Work instructions -> Whenever the word "down" turns up in a line below, that line should be copied.

Data in this exercise ->
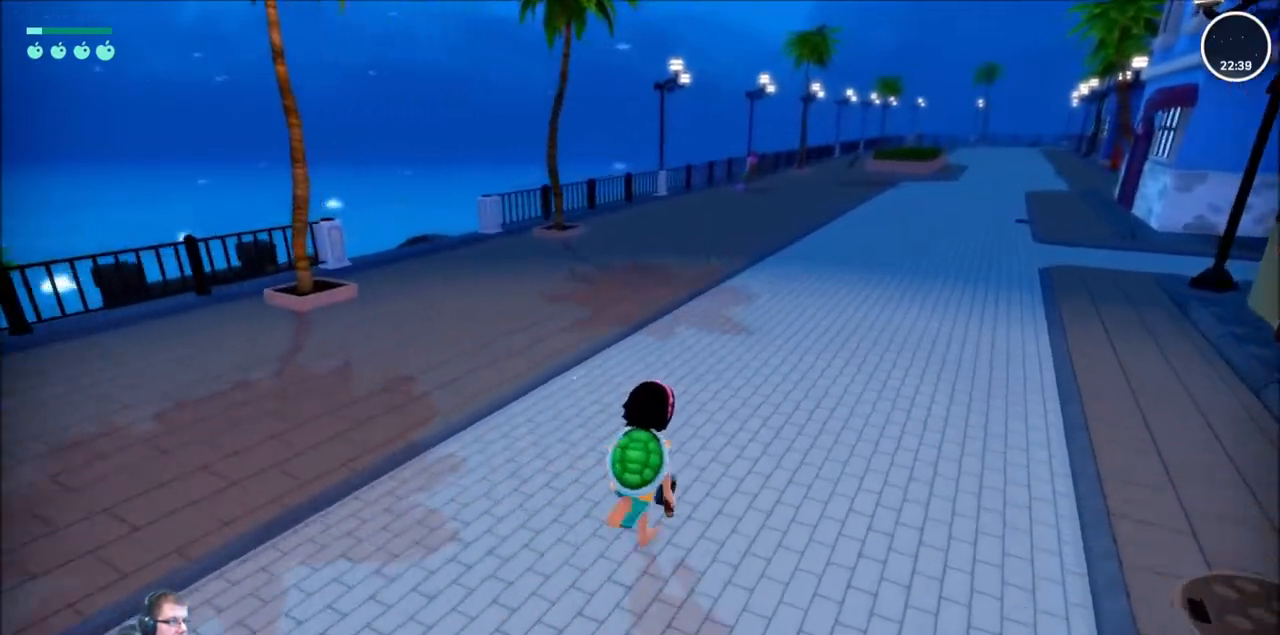
{"buttons": ["R2"], "left_stick": "up", "right_stick": "center", "events": []}
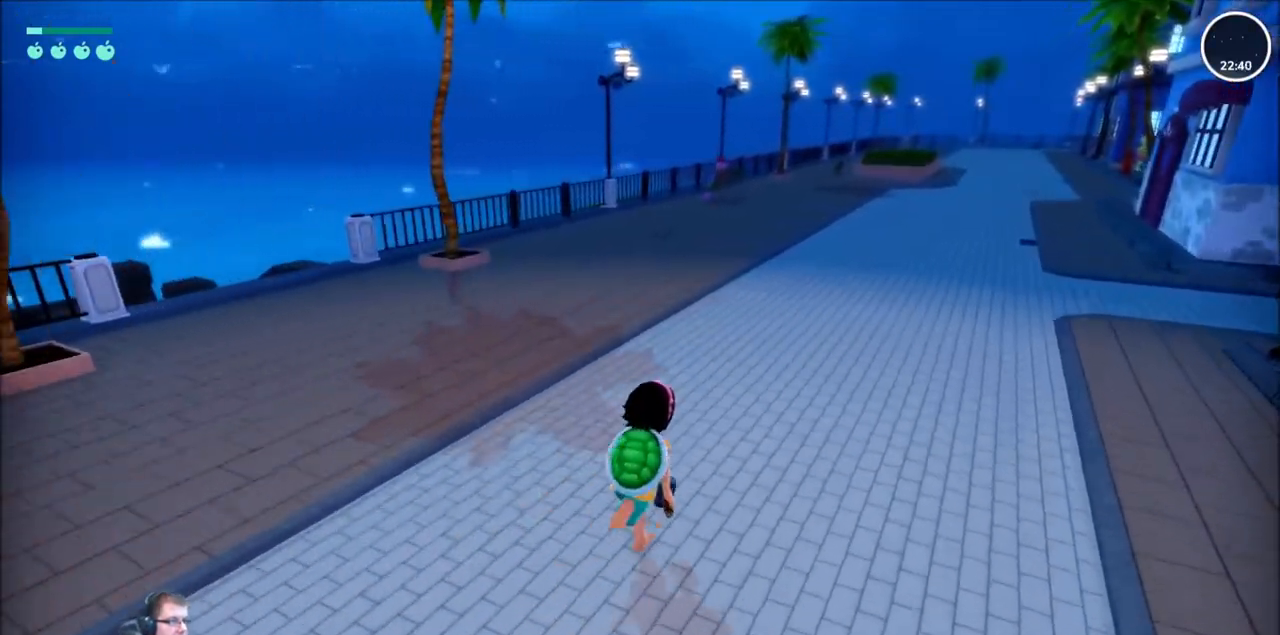
{"buttons": ["R2"], "left_stick": "up", "right_stick": "center", "events": []}
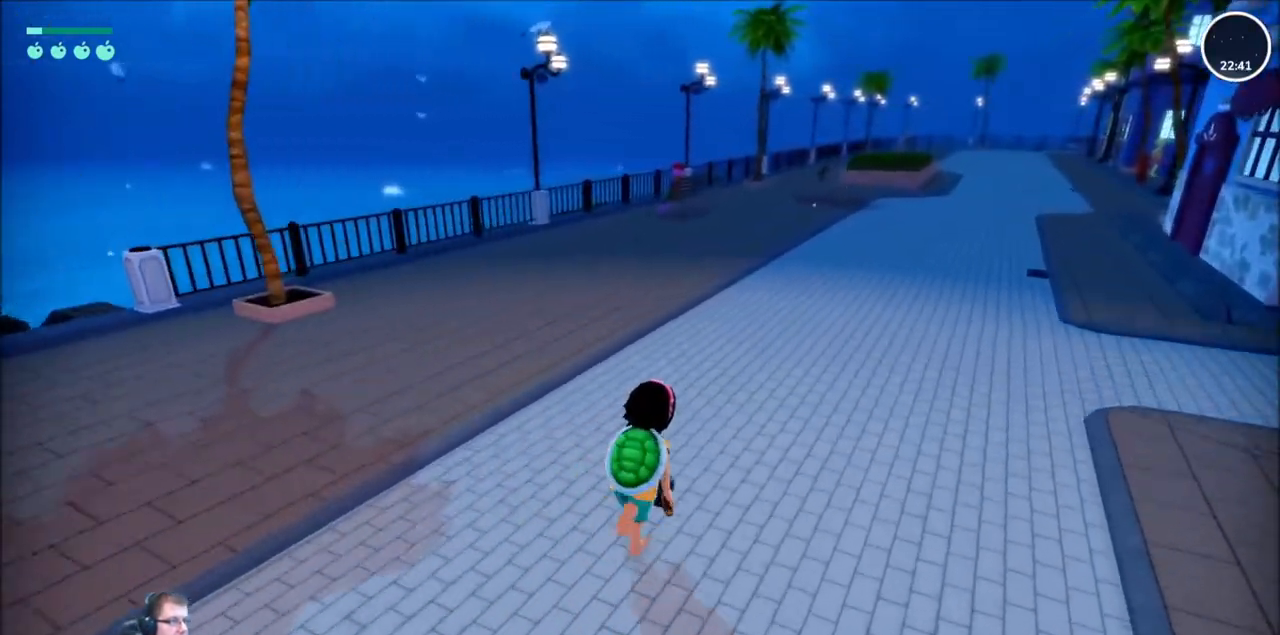
{"buttons": ["R2"], "left_stick": "up", "right_stick": "down-right", "events": [[67, "right_stick", "right"], [301, "right_stick", "down-right"]]}
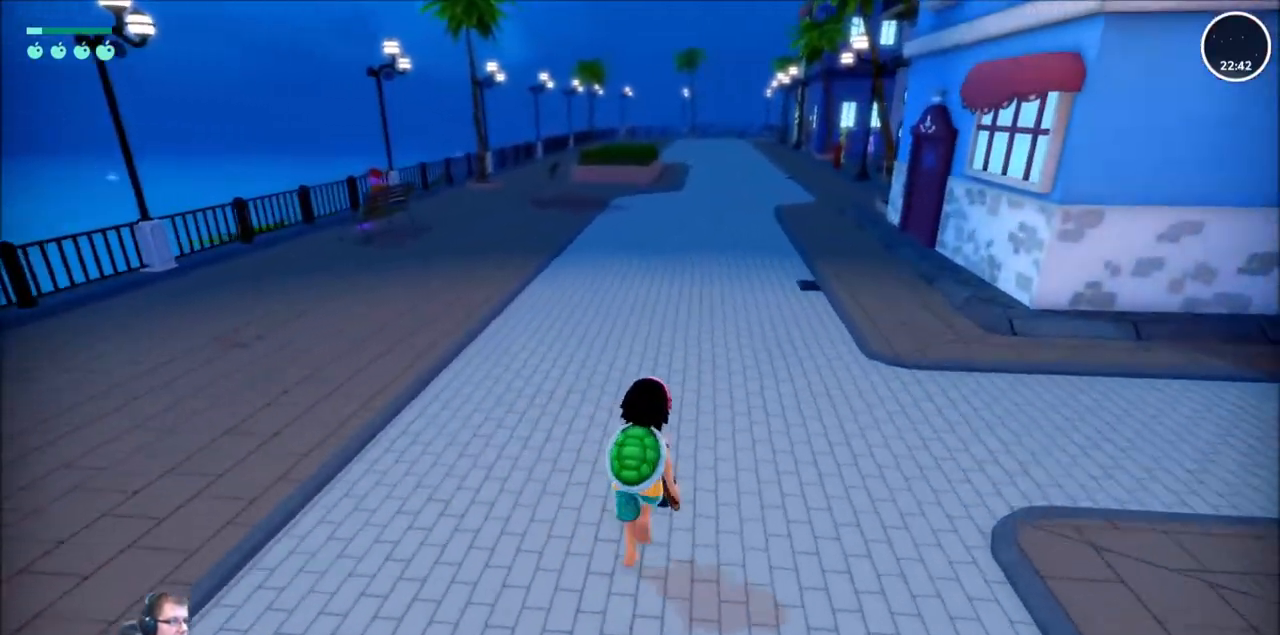
{"buttons": ["R2"], "left_stick": "up", "right_stick": "down-right", "events": []}
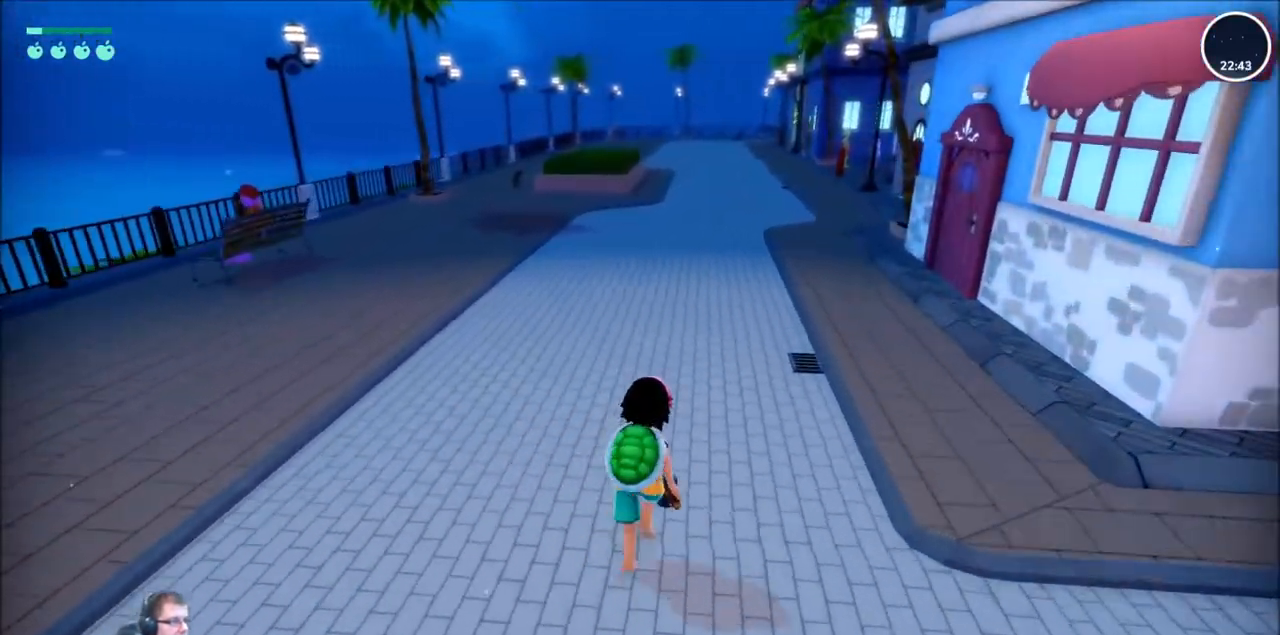
{"buttons": ["R2"], "left_stick": "up", "right_stick": "right", "events": [[167, "right_stick", "right"]]}
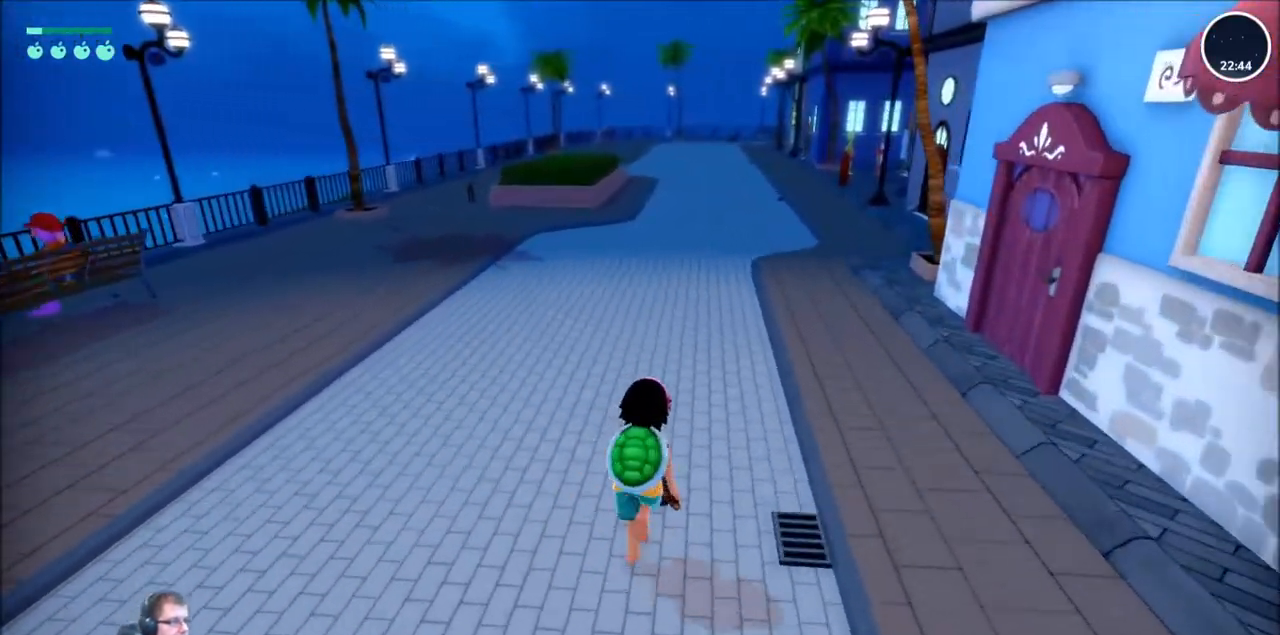
{"buttons": ["R2"], "left_stick": "up", "right_stick": "right", "events": []}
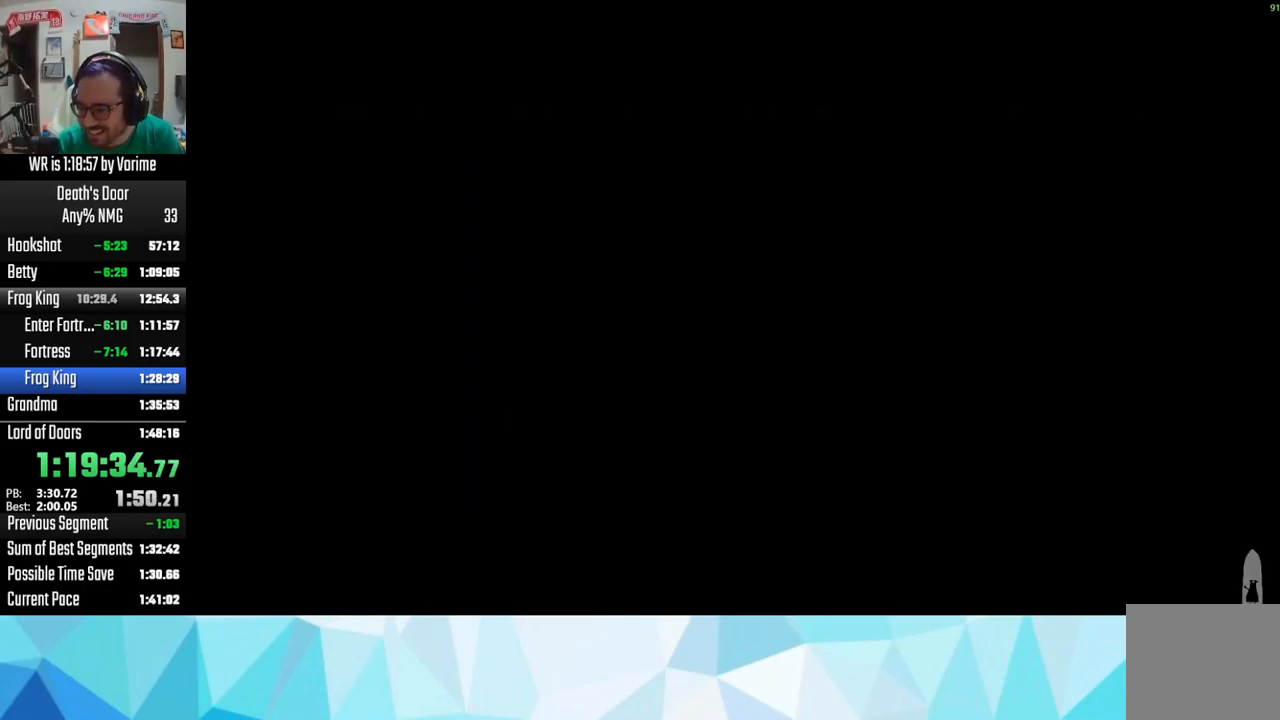
Gameplay with a controller (PlayStation layout); each line is a JSON object with the inputs held at the frame after it (dt_ms = milliseconds from this image to that frame). "events" lists button and stick changes between this image and that frame as [ms after this image, input, new state], when the widget could be followed in between.
{"dt_ms": 500, "buttons": [], "left_stick": "center", "right_stick": "center", "events": [[217, "CROSS", "down"], [350, "CROSS", "up"]]}
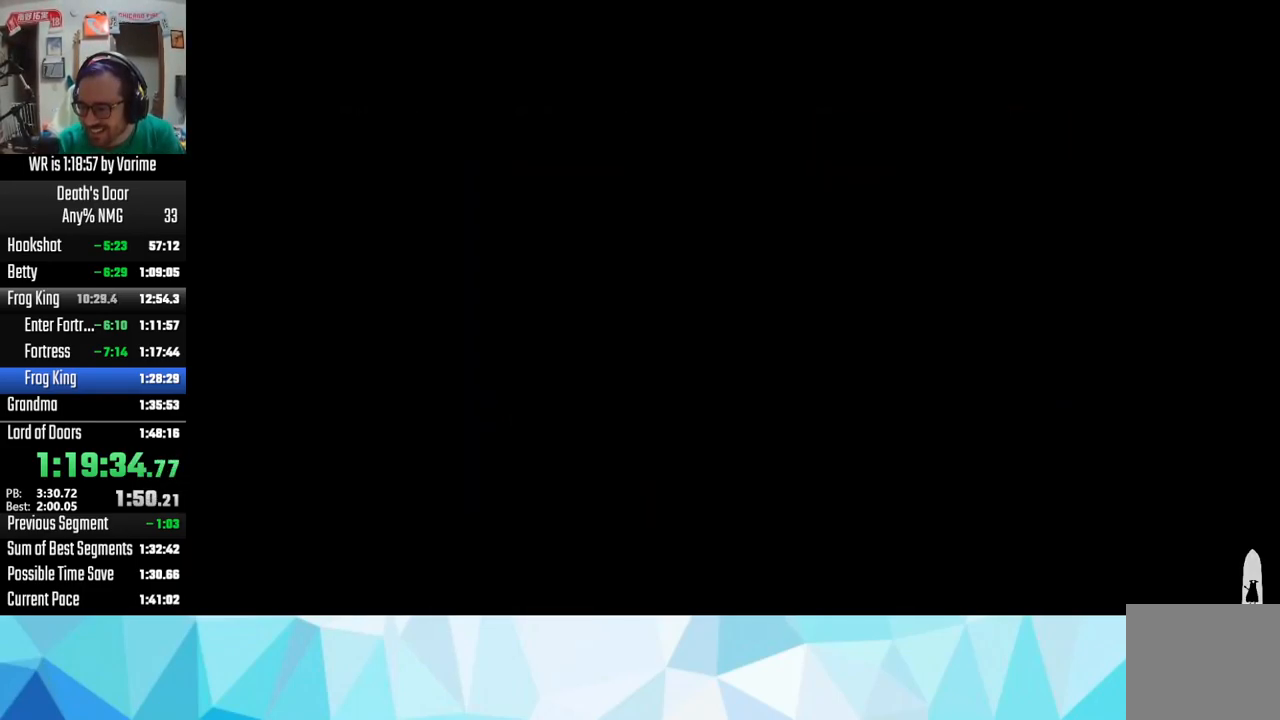
{"dt_ms": 500, "buttons": [], "left_stick": "center", "right_stick": "center", "events": []}
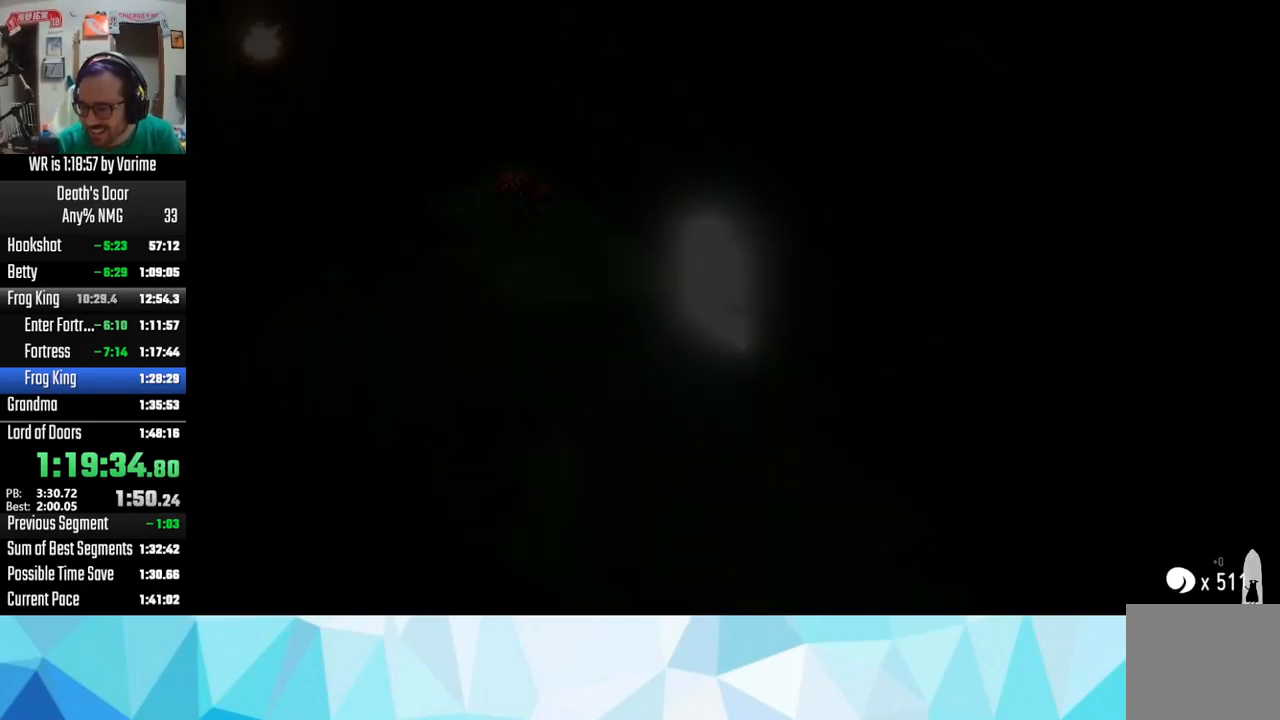
{"dt_ms": 500, "buttons": [], "left_stick": "center", "right_stick": "center", "events": []}
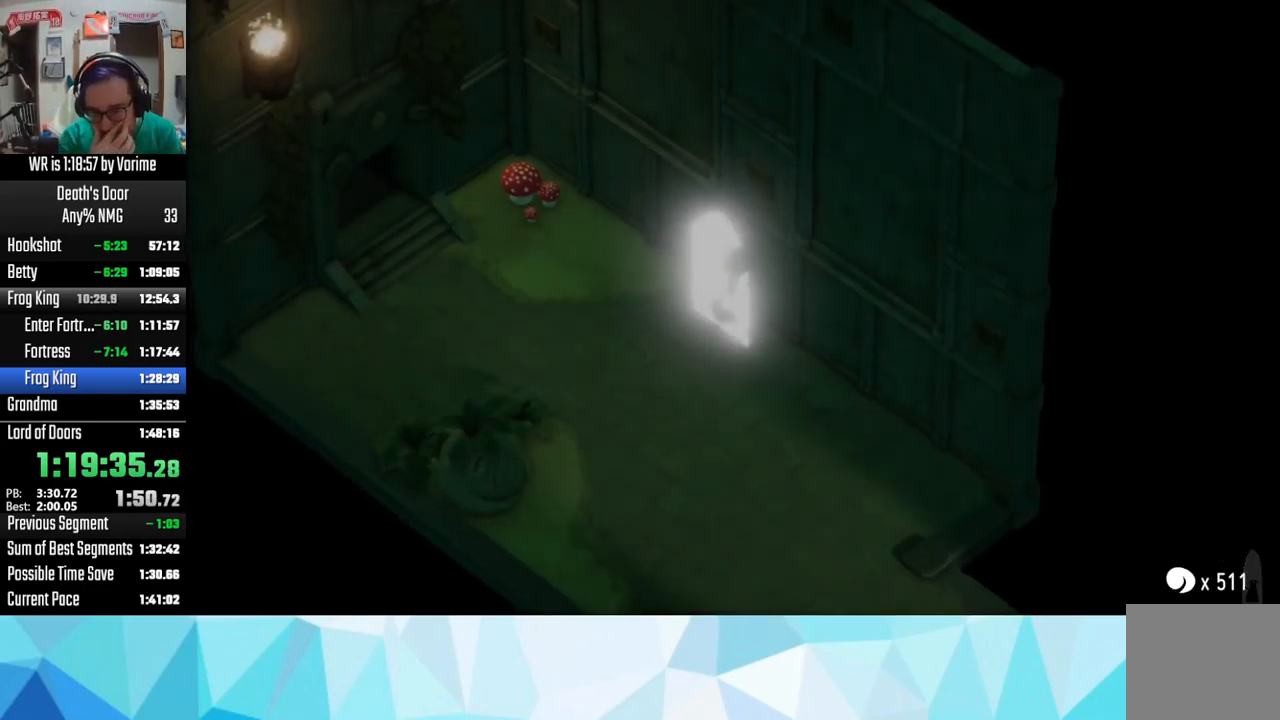
{"dt_ms": 500, "buttons": [], "left_stick": "left", "right_stick": "center", "events": [[217, "left_stick", "left"]]}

The completed task ->
{"buttons": ["R2"], "left_stick": "up", "right_stick": "down-right", "events": [[67, "right_stick", "right"], [301, "right_stick", "down-right"]]}
{"buttons": ["R2"], "left_stick": "up", "right_stick": "down-right", "events": []}
{"dt_ms": 500, "buttons": [], "left_stick": "center", "right_stick": "center", "events": [[217, "CROSS", "down"], [350, "CROSS", "up"]]}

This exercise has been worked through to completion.